On Monday, May 11, Qadiri pleaded not guilty to accepting $5 million in federal PPP loans.

In a statement, the U.S. Attorney’s office said Qadiri was named in a federal grand jury indictment, with more than a dozen charges against him including bank fraud, wire fraud and money laundering.

The USAO said it has evidence the Irvine resident applied for PPP loans with falsified identities in May and June of 2020, for multiple “sham businesses” with addresses listed in Newport Beach.

“In May and June of 2020, Qadiri allegedly submitted false and fraudulent PPP loan applications to three banks on behalf of those companies. The false information allegedly included the number of employees to whom the companies paid wages, altered bank account records with inflated balances, and fictitious quarterly federal tax return forms. Qadiri allegedly also used someone else’s name, Social Security number and signature to fraudulently apply for one of the loans,” the USAO statement reads.
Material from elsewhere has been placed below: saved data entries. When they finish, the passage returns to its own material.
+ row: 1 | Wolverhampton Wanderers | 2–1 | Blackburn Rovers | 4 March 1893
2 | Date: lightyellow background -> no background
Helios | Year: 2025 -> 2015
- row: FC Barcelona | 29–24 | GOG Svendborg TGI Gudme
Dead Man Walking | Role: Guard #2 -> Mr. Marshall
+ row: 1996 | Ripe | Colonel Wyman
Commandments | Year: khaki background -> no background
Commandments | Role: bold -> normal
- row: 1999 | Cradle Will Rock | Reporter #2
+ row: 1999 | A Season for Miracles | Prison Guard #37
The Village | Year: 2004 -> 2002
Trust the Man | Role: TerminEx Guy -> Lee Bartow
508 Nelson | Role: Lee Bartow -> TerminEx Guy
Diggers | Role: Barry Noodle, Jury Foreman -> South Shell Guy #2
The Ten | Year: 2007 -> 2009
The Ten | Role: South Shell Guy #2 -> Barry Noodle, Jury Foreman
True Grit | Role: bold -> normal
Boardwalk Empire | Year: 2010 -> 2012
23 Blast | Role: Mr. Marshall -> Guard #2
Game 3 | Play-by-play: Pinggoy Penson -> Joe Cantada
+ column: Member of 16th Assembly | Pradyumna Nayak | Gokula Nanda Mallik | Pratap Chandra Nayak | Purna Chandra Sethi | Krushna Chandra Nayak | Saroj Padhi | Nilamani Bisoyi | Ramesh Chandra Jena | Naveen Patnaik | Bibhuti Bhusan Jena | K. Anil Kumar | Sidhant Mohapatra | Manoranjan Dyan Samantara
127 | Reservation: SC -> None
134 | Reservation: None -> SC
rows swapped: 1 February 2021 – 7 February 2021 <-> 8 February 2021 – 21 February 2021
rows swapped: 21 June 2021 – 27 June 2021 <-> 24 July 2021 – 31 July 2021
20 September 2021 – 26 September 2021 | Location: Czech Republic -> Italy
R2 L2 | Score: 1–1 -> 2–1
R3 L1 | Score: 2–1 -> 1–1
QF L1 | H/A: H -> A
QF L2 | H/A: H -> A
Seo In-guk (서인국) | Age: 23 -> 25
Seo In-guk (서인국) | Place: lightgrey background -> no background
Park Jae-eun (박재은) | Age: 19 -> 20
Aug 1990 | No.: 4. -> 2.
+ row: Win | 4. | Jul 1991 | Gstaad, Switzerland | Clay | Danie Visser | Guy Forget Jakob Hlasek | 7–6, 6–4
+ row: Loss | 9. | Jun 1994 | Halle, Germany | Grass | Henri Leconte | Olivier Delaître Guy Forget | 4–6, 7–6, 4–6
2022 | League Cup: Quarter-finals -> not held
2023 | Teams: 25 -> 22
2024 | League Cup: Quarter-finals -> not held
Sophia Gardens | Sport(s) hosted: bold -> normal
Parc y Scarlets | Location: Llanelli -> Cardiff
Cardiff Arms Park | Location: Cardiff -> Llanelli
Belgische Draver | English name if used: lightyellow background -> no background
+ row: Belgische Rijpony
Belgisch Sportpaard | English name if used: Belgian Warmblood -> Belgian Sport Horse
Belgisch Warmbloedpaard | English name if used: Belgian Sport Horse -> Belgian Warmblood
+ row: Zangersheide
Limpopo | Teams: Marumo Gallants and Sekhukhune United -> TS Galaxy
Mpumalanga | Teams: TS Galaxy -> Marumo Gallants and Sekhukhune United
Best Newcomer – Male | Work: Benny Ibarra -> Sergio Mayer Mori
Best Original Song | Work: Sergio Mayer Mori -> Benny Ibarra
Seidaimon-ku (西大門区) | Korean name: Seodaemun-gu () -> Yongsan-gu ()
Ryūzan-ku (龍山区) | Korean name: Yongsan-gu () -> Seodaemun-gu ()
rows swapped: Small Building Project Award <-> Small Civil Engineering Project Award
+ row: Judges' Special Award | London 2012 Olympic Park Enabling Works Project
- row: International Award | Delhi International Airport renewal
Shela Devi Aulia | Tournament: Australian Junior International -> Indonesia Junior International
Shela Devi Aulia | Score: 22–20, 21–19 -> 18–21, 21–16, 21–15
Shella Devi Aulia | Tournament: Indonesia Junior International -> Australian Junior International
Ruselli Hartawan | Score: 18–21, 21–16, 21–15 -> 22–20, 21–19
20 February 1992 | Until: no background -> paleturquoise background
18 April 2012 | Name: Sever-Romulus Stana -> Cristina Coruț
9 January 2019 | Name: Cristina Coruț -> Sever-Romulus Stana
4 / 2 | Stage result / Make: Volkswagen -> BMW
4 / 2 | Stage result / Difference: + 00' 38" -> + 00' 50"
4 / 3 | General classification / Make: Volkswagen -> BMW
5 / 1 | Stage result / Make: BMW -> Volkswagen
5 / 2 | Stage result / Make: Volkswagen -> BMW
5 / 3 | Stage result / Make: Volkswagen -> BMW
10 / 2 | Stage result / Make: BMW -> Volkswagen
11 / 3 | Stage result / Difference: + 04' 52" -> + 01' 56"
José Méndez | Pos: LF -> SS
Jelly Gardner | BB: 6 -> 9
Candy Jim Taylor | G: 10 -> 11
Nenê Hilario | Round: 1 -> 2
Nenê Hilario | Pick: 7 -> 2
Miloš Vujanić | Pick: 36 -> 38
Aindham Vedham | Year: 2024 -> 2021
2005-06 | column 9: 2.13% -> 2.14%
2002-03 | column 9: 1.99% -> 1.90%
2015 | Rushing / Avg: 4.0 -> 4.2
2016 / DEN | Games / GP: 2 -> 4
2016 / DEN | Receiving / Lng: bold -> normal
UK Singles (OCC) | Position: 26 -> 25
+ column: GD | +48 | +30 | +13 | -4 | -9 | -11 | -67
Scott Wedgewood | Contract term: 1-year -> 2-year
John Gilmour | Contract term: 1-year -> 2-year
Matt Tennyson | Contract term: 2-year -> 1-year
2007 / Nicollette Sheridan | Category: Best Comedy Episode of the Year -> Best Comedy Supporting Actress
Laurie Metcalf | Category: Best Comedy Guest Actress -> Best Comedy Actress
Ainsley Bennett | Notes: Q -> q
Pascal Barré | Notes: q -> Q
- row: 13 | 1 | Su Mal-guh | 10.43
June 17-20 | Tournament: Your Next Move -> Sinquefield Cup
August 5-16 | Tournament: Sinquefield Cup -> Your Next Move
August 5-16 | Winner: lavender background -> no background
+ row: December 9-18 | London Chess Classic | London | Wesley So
The businesses listed are: All American Lending, Inc., All American Capital Holdings, Inc., RadMediaLab, Inc., and Ad Blot, Inc.

Per a statement from the U.S. Attorney’s office, Qadiri used PPP loads to fund a lavish lifestyle, including a fleet of foreign sports cars.

In a subsequent tweet, the U.S. Attorney’s office released more information surrounding this case, along with images of three luxury sports cars seized from Qadiri, which include a black Lamborghini, a red Ferrari, and a black Bentley.

Aside from the vehicles, authorities also seized $2 million in cash from Qadiri’s bank.